| Answer:  Yes, the team of ‘Renaissance’ 
is working for a Muslim revival. Our diagnosis is that this revival cannot be 
achieved unless the ailment of intellectual stagnation so rampant among Muslim 
scholars is done away with. By this stagnation we mean absence of research and 
original thinking on religious issues.  
Today, unfortunately, the prohibition 
against directly deliberating and interpreting from the sources of Islam has 
become no less than the prohibition against liquor. We, however, think that 
unless competent Muslim scholars are produced who have the ability to break the 
shackles of this intellectual stagnation very little can be done for the revival 
of the Muslims. These scholars should be groomed in a manner that they can face 
the challenge of the modern era.

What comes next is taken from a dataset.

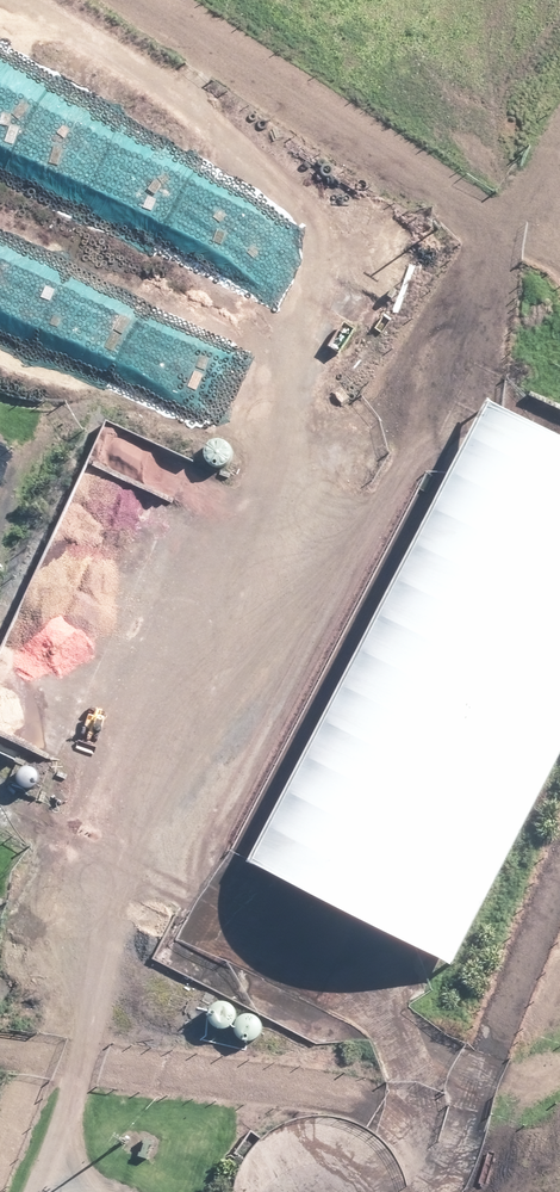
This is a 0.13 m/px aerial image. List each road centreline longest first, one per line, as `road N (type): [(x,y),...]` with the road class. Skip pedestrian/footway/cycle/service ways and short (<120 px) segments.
road 1 (unclassified): [(21,1191),(106,797),(559,108)]
road 2 (track): [(149,0),(495,205),(559,296)]
road 3 (track): [(559,771),(412,1095)]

It is because of a paucity of such scholars 
that in the last few centuries the Muslim world has undergone a sharp decline in 
its individual as well as its collective affairs. All over the globe, Muslims 
seem to have lost their identity. They appear to be dispossessed of the real 
spirit of Islam, and have been stripped of the position of supremacy they once 
held in the comity of nations. Though they have with them the last and final 
word of the Creator of the Heavens and the Earth, yet it no longer plays a 
vibrant role in their lives.  
At ‘Renaissance’, our basic objective is 
to promote and patronize the work of scholars who have taken up the daunting 
task of carrying out original research within the ambit of the Qur’ān and Sunnah. 
We consider our endeavour to be a humble service to cause of truth.  
As to the last part of your question, I 
can only say that we consider ourselves victors even if vanquished  -- for to us 
success lies not in achieving the goal but in sincerely striving to achieve it.